Input data:
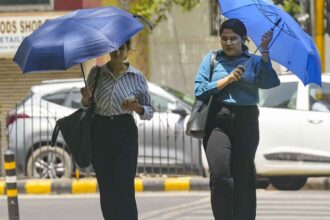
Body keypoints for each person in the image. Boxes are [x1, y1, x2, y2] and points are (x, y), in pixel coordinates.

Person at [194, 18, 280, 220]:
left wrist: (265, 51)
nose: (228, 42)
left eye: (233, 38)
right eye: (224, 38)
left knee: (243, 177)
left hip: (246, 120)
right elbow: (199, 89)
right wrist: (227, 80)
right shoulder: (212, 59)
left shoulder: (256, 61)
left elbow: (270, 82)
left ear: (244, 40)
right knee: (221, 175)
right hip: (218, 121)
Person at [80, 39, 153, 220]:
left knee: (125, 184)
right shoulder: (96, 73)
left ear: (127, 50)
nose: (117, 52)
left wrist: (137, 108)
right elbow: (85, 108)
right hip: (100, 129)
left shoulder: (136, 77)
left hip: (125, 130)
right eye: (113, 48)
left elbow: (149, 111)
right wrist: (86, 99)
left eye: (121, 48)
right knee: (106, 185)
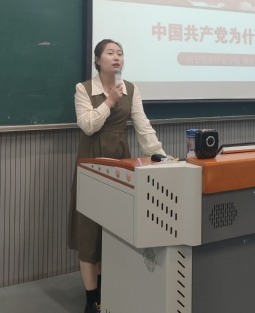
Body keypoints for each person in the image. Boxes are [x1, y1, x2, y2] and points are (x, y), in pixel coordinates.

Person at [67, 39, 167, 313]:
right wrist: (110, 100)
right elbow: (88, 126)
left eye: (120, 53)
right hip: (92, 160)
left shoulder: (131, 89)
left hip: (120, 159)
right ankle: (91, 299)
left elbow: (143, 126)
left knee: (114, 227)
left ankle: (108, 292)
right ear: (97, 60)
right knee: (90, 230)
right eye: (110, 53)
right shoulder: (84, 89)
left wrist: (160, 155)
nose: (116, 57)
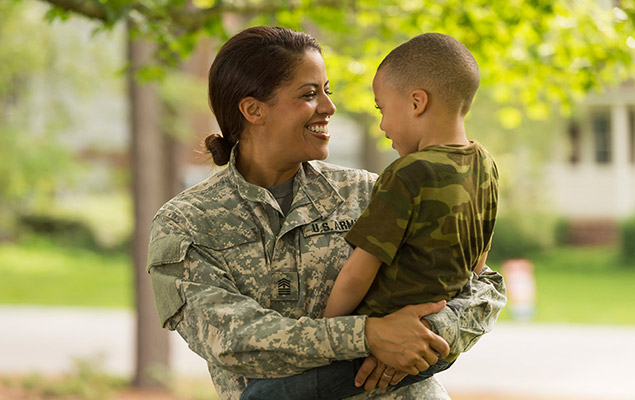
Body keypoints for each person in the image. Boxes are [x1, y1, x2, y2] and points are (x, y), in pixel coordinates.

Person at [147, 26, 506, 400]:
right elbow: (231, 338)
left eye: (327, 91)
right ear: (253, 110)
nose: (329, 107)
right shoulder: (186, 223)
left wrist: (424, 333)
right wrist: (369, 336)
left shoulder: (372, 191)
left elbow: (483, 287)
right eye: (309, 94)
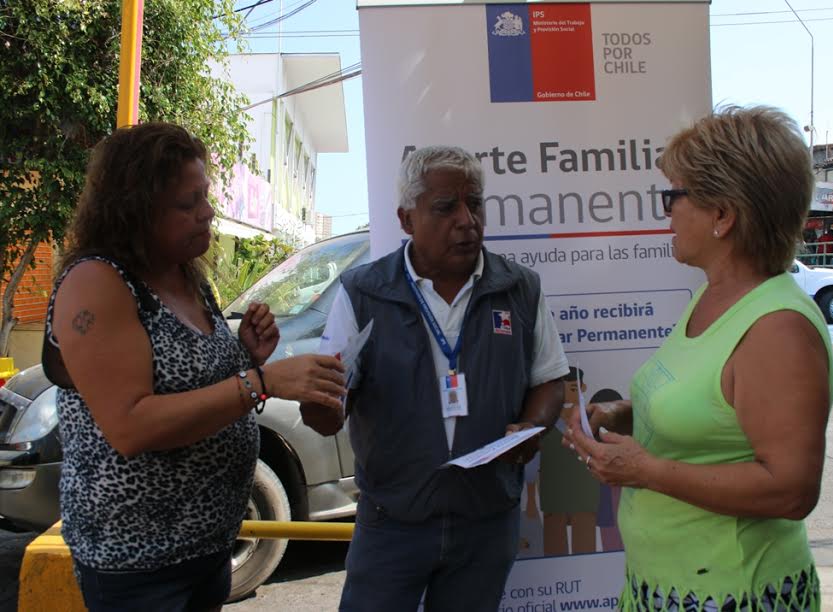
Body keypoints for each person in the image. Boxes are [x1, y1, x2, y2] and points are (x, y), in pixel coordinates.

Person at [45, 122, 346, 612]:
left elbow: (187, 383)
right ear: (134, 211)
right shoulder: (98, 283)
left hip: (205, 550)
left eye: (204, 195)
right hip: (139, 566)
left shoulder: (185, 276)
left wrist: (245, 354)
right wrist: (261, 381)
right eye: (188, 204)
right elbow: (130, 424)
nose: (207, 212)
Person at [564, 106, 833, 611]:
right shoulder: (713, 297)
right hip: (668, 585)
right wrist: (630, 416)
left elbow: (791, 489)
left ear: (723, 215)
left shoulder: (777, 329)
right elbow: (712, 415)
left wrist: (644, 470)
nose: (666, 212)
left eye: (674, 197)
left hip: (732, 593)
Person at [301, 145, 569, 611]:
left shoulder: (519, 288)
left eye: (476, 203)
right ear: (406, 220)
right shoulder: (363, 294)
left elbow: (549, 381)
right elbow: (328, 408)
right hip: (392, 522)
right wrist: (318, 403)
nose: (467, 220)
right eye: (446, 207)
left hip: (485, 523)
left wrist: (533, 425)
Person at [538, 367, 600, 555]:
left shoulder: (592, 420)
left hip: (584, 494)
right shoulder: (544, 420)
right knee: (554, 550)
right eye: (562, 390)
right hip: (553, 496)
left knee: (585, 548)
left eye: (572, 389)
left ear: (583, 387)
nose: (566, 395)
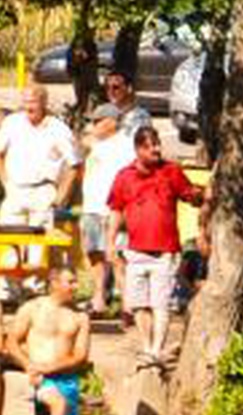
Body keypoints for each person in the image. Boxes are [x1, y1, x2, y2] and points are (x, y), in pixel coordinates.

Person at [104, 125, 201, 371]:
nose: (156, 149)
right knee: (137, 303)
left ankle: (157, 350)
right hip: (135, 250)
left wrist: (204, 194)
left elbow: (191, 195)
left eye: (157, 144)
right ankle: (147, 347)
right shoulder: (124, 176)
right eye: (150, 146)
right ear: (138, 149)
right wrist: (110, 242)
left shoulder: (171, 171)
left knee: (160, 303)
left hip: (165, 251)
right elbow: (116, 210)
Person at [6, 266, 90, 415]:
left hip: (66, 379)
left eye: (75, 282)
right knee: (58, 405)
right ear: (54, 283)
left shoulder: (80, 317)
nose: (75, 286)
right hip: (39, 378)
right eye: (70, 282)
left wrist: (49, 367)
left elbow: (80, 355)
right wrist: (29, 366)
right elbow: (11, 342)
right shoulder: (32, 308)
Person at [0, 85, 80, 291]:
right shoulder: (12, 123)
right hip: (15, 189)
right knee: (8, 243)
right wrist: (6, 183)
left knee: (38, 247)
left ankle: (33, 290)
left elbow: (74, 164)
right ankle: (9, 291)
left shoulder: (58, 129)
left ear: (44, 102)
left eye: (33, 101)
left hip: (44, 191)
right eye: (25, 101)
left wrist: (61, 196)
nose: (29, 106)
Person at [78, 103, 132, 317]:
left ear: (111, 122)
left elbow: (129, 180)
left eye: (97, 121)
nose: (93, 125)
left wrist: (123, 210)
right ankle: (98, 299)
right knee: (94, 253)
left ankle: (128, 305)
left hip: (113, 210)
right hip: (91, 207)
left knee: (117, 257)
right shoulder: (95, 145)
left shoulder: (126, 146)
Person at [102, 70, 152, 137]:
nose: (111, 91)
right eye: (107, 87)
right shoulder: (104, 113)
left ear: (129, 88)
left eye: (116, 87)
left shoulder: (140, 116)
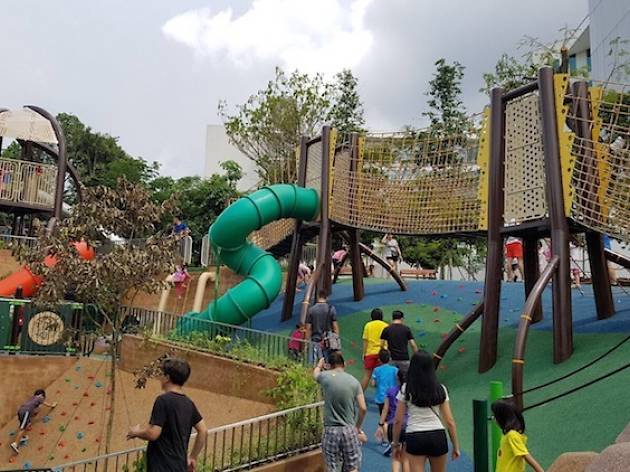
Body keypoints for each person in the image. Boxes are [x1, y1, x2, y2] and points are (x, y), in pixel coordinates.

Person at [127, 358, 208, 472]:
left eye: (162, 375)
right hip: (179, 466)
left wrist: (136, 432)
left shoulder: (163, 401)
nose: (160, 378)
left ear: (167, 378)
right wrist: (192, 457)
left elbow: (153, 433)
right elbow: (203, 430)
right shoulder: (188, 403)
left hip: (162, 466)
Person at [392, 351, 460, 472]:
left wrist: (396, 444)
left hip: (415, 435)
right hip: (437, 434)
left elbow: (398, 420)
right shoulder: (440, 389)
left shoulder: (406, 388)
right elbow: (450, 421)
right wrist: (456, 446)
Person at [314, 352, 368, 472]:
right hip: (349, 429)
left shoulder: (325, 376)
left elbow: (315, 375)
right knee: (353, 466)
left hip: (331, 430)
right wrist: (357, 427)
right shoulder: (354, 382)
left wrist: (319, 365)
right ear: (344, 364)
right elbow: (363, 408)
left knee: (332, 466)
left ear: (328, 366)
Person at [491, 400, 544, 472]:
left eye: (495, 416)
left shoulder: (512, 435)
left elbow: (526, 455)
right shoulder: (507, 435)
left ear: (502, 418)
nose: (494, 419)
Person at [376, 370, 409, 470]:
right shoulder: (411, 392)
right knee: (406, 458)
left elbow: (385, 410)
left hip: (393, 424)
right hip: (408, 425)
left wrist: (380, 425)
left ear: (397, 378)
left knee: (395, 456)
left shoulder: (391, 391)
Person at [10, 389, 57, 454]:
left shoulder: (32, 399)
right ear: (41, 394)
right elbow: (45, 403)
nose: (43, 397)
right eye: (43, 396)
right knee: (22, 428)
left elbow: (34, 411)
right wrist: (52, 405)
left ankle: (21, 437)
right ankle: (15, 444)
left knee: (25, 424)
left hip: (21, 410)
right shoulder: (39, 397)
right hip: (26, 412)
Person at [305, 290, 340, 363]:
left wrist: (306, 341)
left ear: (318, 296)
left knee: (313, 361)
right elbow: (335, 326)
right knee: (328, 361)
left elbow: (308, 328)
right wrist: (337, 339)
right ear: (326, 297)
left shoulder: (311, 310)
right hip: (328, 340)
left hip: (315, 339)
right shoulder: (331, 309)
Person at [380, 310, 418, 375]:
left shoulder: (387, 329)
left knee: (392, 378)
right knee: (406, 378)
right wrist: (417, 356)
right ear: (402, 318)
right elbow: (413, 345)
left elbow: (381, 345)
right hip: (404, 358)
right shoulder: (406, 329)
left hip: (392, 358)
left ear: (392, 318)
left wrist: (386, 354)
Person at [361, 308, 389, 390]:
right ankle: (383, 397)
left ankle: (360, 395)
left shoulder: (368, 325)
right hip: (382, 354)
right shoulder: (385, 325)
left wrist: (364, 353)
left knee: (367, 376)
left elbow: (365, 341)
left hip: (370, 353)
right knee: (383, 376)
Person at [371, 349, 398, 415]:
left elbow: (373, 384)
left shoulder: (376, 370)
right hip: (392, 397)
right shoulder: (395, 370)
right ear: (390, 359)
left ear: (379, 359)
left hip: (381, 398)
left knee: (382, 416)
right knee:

Instructions for the task: All lines holding the word "ankle" must be found in the listing and copied.

Exercise result:
right ankle: (91, 299)
left ankle: (108, 292)
left ankle: (157, 350)
right ankle: (147, 347)
left ankle: (33, 290)
right ankle: (9, 291)
right ankle: (98, 299)
left ankle: (128, 305)
left ankle: (21, 437)
right ankle: (15, 444)
right ankle: (383, 397)
left ankle: (360, 395)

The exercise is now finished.